(What to do) Reproduce each of the following rows word for word, in the same order, without changing any character.

(Raw data)
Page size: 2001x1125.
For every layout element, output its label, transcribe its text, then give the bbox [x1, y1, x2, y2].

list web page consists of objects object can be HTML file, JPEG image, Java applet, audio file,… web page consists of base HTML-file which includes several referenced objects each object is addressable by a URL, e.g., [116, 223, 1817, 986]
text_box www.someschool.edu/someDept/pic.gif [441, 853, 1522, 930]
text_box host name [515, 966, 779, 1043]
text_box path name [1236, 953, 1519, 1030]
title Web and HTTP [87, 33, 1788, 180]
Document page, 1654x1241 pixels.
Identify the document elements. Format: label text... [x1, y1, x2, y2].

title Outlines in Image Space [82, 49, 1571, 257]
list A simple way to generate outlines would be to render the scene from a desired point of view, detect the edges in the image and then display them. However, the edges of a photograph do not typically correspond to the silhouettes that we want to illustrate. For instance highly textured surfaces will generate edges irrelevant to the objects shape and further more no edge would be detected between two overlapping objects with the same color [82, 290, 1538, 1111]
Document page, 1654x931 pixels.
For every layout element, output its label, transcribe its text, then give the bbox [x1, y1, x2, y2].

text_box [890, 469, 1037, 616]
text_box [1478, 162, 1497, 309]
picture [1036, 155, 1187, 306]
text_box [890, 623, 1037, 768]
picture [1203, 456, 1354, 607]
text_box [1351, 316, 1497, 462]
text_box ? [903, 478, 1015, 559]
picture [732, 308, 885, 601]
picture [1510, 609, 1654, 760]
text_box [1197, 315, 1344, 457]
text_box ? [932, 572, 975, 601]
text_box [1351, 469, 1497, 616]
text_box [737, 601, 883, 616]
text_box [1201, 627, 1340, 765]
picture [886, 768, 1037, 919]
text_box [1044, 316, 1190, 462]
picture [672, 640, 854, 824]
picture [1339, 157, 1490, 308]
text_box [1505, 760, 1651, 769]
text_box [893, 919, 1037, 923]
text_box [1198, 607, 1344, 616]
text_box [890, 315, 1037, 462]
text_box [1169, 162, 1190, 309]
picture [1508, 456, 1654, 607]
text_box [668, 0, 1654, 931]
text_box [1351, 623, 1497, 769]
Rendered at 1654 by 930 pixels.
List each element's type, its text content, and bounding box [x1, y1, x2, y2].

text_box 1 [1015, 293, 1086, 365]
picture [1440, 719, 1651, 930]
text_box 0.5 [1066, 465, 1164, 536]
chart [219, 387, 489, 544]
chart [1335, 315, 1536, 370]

(The completed task)
Page size: 2001x1125.
For every layout element, output its label, transcribe its text, then give the bbox [x1, y1, x2, y2].

list web page consists of objects object can be HTML file, JPEG image, Java applet, audio file,… web page consists of base HTML-file which includes several referenced objects each object is addressable by a URL, e.g., [116, 223, 1817, 986]
text_box www.someschool.edu/someDept/pic.gif [441, 853, 1522, 930]
text_box host name [515, 966, 779, 1043]
text_box path name [1236, 953, 1519, 1030]
title Web and HTTP [87, 33, 1788, 180]
Document page, 1654x1241 pixels.
Identify the document elements. Format: label text... [x1, y1, x2, y2].

title Outlines in Image Space [82, 49, 1571, 257]
list A simple way to generate outlines would be to render the scene from a desired point of view, detect the edges in the image and then display them. However, the edges of a photograph do not typically correspond to the silhouettes that we want to illustrate. For instance highly textured surfaces will generate edges irrelevant to the objects shape and further more no edge would be detected between two overlapping objects with the same color [82, 290, 1538, 1111]
Document page, 1654x931 pixels.
For every layout element, output its label, transcribe its text, then give the bbox [x1, y1, x2, y2].

text_box [890, 469, 1037, 616]
text_box [1478, 162, 1497, 309]
picture [1036, 155, 1187, 306]
text_box [890, 623, 1037, 768]
picture [1203, 456, 1354, 607]
text_box [1351, 316, 1497, 462]
text_box ? [903, 478, 1015, 559]
picture [732, 308, 885, 601]
picture [1510, 609, 1654, 760]
text_box [1197, 315, 1344, 457]
text_box ? [932, 572, 975, 601]
text_box [1351, 469, 1497, 616]
text_box [737, 601, 883, 616]
text_box [1201, 627, 1340, 765]
picture [886, 768, 1037, 919]
text_box [1044, 316, 1190, 462]
picture [672, 640, 854, 824]
picture [1339, 157, 1490, 308]
text_box [1505, 760, 1651, 769]
text_box [893, 919, 1037, 923]
text_box [1198, 607, 1344, 616]
text_box [890, 315, 1037, 462]
text_box [1169, 162, 1190, 309]
picture [1508, 456, 1654, 607]
text_box [668, 0, 1654, 931]
text_box [1351, 623, 1497, 769]
Rendered at 1654 by 930 pixels.
List each element's type, its text content, and bounding box [x1, y1, x2, y2].

text_box 1 [1015, 293, 1086, 365]
picture [1440, 719, 1651, 930]
text_box 0.5 [1066, 465, 1164, 536]
chart [219, 387, 489, 544]
chart [1335, 315, 1536, 370]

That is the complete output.